TGWU leader Tony Woodley told the mass meeting of locked out Gate Gourmet workers yesterday afternoon that the sell out deal he has negotiated for mass sackings ‘is not a perfect solution to mission impossible.’
He added: ‘It is a package that eventually every individual member must accept.’
Coming out of the meeting, angry TGWU Gate Gourmet workers spoke to News Line.
Raj said: ‘It’s not a good deal. There are more threats. They are trying to take away our rights.’
Gurdev said: ‘It’s just the same as at Sky Chefs, sold out by the union leaders.’
Baldev said: ‘People asked questions which Gold didn’t answer properly. There were no satisfactory answers. People said: what chance, if we are included in the 144 compulsory redundancies, have we got of getting jobs on the airport? Gold said he could give no guarantee. I may be one of those in the list of compulsory redundancies, I don’t know. The union is allowing the company to pick and choose. It’s not right. The compensation package is rubbish and the company survival plan means speed ups for those who go back.’
Mr F Singh said: ‘The union is meant to fight compulsory redundancies. Nobody knows if they are included in the 144. Gold said the shop stewards backed the deal. It’s not true. Only some of the senior shop stewards support it.’
Brendan Gold, the TGWU’s head of civil aviation told the meeting: ‘First of all I want to thank Brendan Barber of the TUC who has been fully involved. He added that there was no legal way back. and that the ‘Company can selectively rehire from 9th November 2005.’

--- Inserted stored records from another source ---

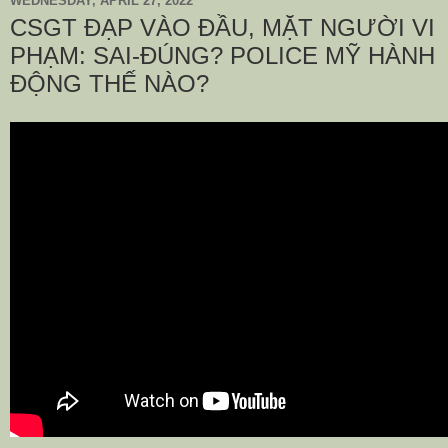
WEDNESDAY, APRIL 27, 2022
CSGT ĐẠP VÀO ĐẦU, MẶT NGƯỜI VI
PHẠM: SAI-ĐÚNG? POLICE MỸ HÀNH
ĐỘNG THẾ NÀO?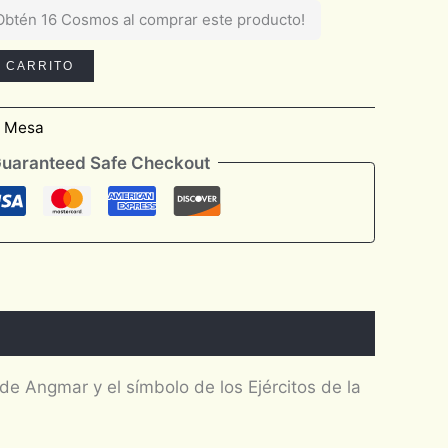
Obtén 16 Cosmos al comprar este producto!
L CARRITO
e Mesa
uaranteed Safe Checkout
de Angmar y el símbolo de los Ejércitos de la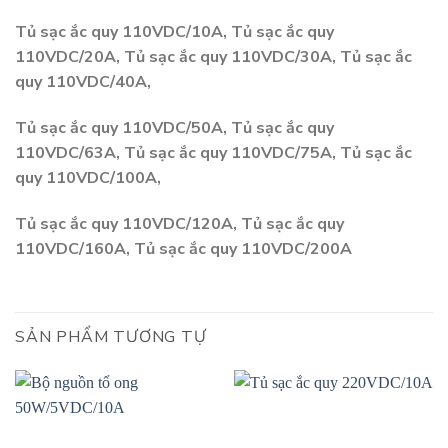
Tủ sạc ắc quy 110VDC/10A, Tủ sạc ắc quy
110VDC/20A, Tủ sạc ắc quy 110VDC/30A, Tủ sạc ắc
quy 110VDC/40A,
Tủ sạc ắc quy 110VDC/50A, Tủ sạc ắc quy
110VDC/63A, Tủ sạc ắc quy 110VDC/75A, Tủ sạc ắc
quy 110VDC/100A,
Tủ sạc ắc quy 110VDC/120A, Tủ sạc ắc quy
110VDC/160A, Tủ sạc ắc quy 110VDC/200A
SẢN PHẨM TƯƠNG TỰ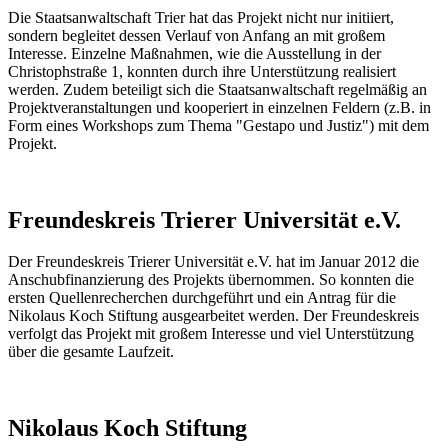
Die Staatsanwaltschaft Trier hat das Projekt nicht nur initiiert,
sondern begleitet dessen Verlauf von Anfang an mit großem
Interesse. Einzelne Maßnahmen, wie die Ausstellung in der
Christophstraße 1, konnten durch ihre Unterstützung realisiert
werden. Zudem beteiligt sich die Staatsanwaltschaft regelmäßig an
Projektveranstaltungen und kooperiert in einzelnen Feldern (z.B. in
Form eines Workshops zum Thema "Gestapo und Justiz") mit dem
Projekt.
Freundeskreis Trierer Universität e.V.
Der Freundeskreis Trierer Universität e.V. hat im Januar 2012 die
Anschubfinanzierung des Projekts übernommen. So konnten die
ersten Quellenrecherchen durchgeführt und ein Antrag für die
Nikolaus Koch Stiftung ausgearbeitet werden. Der Freundeskreis
verfolgt das Projekt mit großem Interesse und viel Unterstützung
über die gesamte Laufzeit.
Nikolaus Koch Stiftung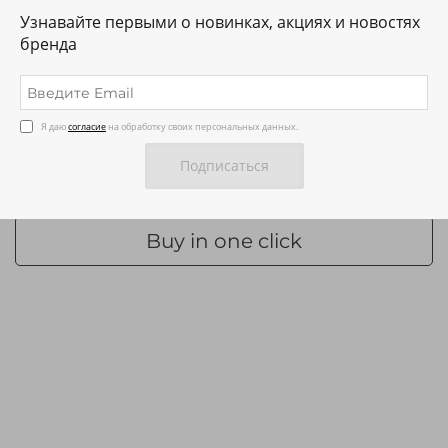
Цвет
Узнавайте первыми о новинках, акциях и новостях
бренда
3 600 ₽
Я даю
согласие
на обработку своих персональных данных.
Add to cart
Buy in one click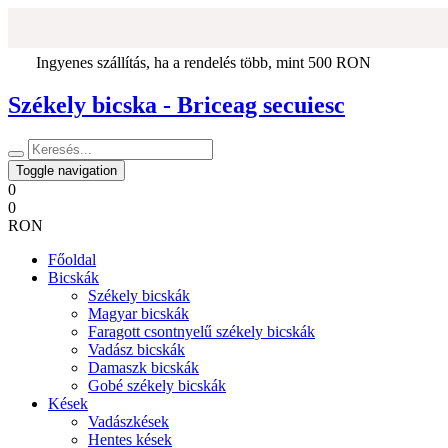
Ingyenes szállítás, ha a rendelés több, mint 500 RON
Székely bicska - Briceag secuiesc
Toggle navigation
0
0
RON
Főoldal
Bicskák
Székely bicskák
Magyar bicskák
Faragott csontnyelű székely bicskák
Vadász bicskák
Damaszk bicskák
Gobé székely bicskák
Kések
Vadászkések
Hentes kések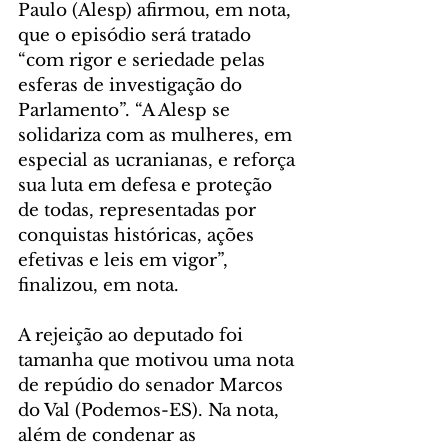
Paulo (Alesp) afirmou, em nota, 
que o episódio será tratado 
“com rigor e seriedade pelas 
esferas de investigação do 
Parlamento”. “A Alesp se 
solidariza com as mulheres, em 
especial as ucranianas, e reforça 
sua luta em defesa e proteção 
de todas, representadas por 
conquistas históricas, ações 
efetivas e leis em vigor”, 
finalizou, em nota.
A rejeição ao deputado foi 
tamanha que motivou uma nota 
de repúdio do senador Marcos 
do Val (Podemos-ES). Na nota, 
além de condenar as 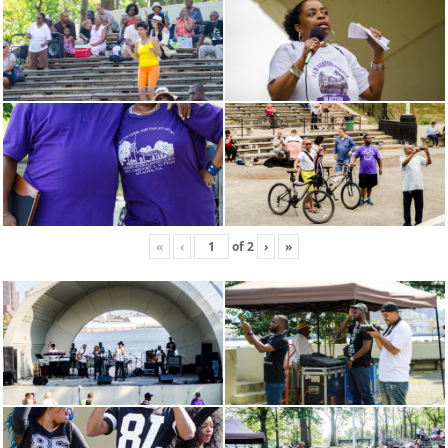
«
‹
of
2
›
»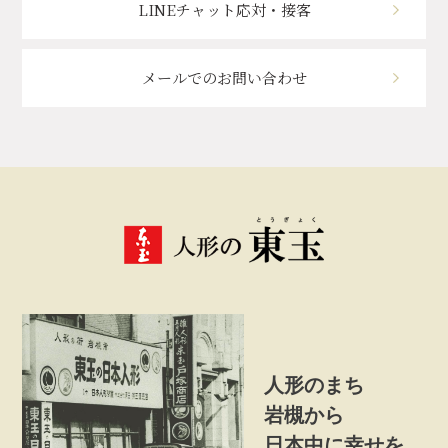
LINEチャット応対・接客
メールでのお問い合わせ
人形のまち
岩槻から
日本中に幸せを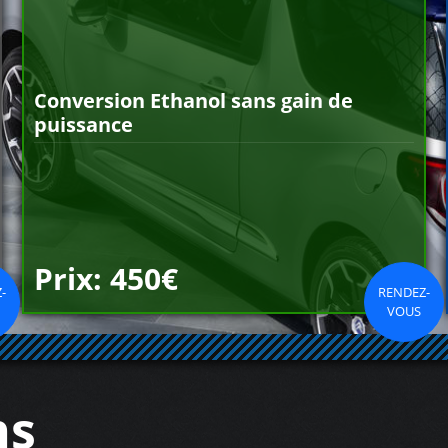
Conversion Ethanol sans gain de
puissance
Prix: 450€
-
RENDEZ-
VOUS
ns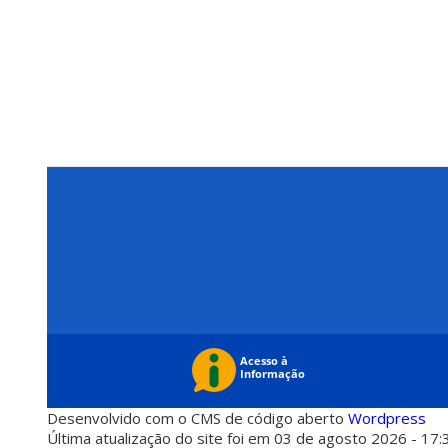
Desenvolvido com o CMS de código aberto
Wordpress
Última atualização do site foi em 03 de agosto 2026 - 17: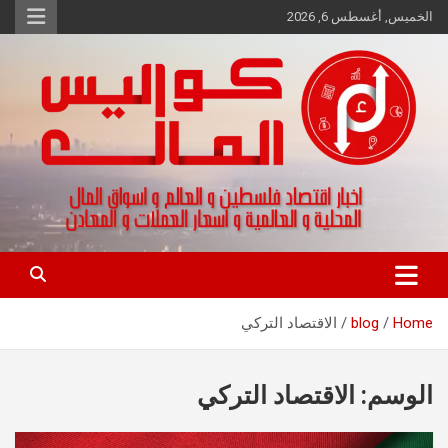
Ski
الخميس, أغسطس 6, 2026
t
conten
اخبار اقتصاد فلسطين و العالم و تقارير اسواق المال و العملات
كواليس المال
Home
blog
الاقتصاد التركي
الوسم:
الاقتصاد التركي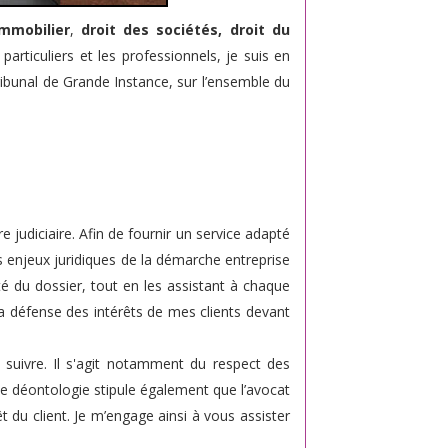
immobilier
,
droit des sociétés, droit du
 particuliers et les professionnels, je suis en
Tribunal de Grande Instance, sur l’ensemble du
udiciaire. Afin de fournir un service adapté
les enjeux juridiques de la démarche entreprise
xité du dossier, tout en les assistant à chaque
a défense des intérêts de mes clients devant
 suivre. Il s'agit notamment du respect des
de déontologie stipule également que l’avocat
t du client. Je m’engage ainsi à vous assister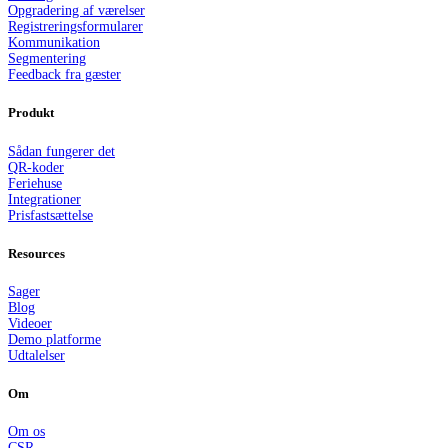
Opgradering af værelser
Registreringsformularer
Kommunikation
Segmentering
Feedback fra gæster
Produkt
Sådan fungerer det
QR-koder
Feriehuse
Integrationer
Prisfastsættelse
Resources
Sager
Blog
Videoer
Demo platforme
Udtalelser
Om
Om os
CSR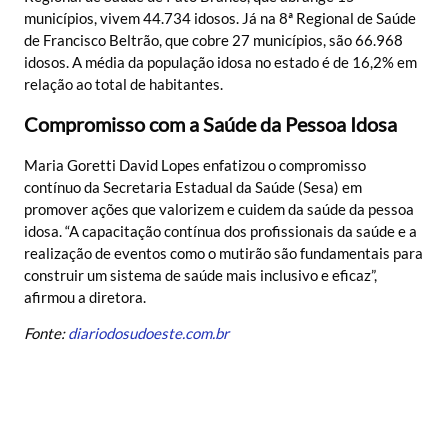
municípios, vivem 44.734 idosos. Já na 8ª Regional de Saúde
de Francisco Beltrão, que cobre 27 municípios, são 66.968
idosos. A média da população idosa no estado é de 16,2% em
relação ao total de habitantes.
Compromisso com a Saúde da Pessoa Idosa
Maria Goretti David Lopes enfatizou o compromisso
contínuo da Secretaria Estadual da Saúde (Sesa) em
promover ações que valorizem e cuidem da saúde da pessoa
idosa. “A capacitação contínua dos profissionais da saúde e a
realização de eventos como o mutirão são fundamentais para
construir um sistema de saúde mais inclusivo e eficaz”,
afirmou a diretora.
Fonte:
diariodosudoeste.com.br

He continued that a compromise agreement must be signed by all workers. He said that re-engagement will be on the same pay and conditions and that there was an agreement that ‘you can return on an equivalent grade, but that the future survival plan would have to be ratified’.
Brendan Barber, TUC general secretary, speaking in the meeting of the Gate Gourmet workers, said: ‘It is impossible to answer questions about conditions people will return to. This agreement provides 400 jobs. It is not perfect and doesn’t deal with bitter anger and resentment in here. If you reject, there will be no compensation and no chance of reinstatement. This deal is better than any alternative.’
Under heavy pressure from the trade union bureaucracy the meeting voted to accept the deal overwhelmingly.
A TGWU official told the media that 144 people will be getting compulsory redundancy. ‘These have been chosen by objective critera’ that the union helped to draw up ‘based on measurable criteria, disciplinary records and attendance etc,. She also said that ‘The deal must be agreed by October 10th and that every individual involved in the dispute would have to sign the deal.’